Can someone explain the difference between the "OR" statements and when to use which one
| vs ||
[expr if($f1 == $f2 || $f3 == $f4);]
[expr if($f1 == $f2 | $f3 == $f4);]
Math | vs ||
Can someone explain the difference between the "OR" statements and when to use which one
| vs ||
[expr if($f1 == $f2 || $f3 == $f4);]
[expr if($f1 == $f2 | $f3 == $f4);]
@mrsstaceyseigle "||" is a logical operator..... so its output is "true" or "false"...... 1 or 0.
"|" is a bitwise operator...... that you might never need to use....?
"Bitwise operators: "&" and "|" perform "and" and "or" on each bit of the inputs considered as binary numbers. ">>" and "<<" perform left and right signed bit shifts."
See [otherbinops-help] for examples of how they work.
David.
"|" converts its inputs to integers (which should be 32-bits in length on any of the platforms on which Pd runs), performs the bitwise OR on the bits of those integers, then converts the result back to a float for output.
In other words, you are operating on the inputs as if they were integers, even though all numbers in Pd are floats.
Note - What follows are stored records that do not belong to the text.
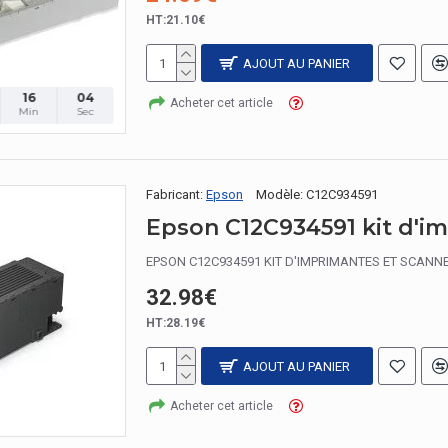
HT:21.10€
AJOUT AU PANIER
16
03
Acheter cet article
Min
Sec
Fabricant:
Epson
Modèle:
C12C934591
EPSON C12C934591 KIT D'IMPRIMANTES ET SCANNER
32.98€
HT:28.19€
AJOUT AU PANIER
Acheter cet article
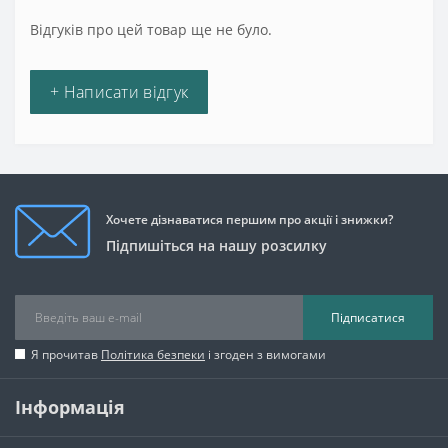
Відгуків про цей товар ще не було.
+ Написати відгук
Хочете дізнаватися першим про акції і знижки?
Підпишіться на нашу розсилку
Підписатися
Я прочитав
Політика безпеки
і згоден з вимогами
Інформація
The vast majority of the time this turns out to be exactly what the user wants to do. (Most of the common bitmath tasks are operations on integers.)
An exception is the case where the user wants to operate directly on the bits of the IEEE 754 binary representation of the inputs. You can do that in a Pd external written in C, but AFAICT not from with a Pd patch. But even in C this is prone to error and undefined behavior, so it's probably good that you can't do that directly in Pd.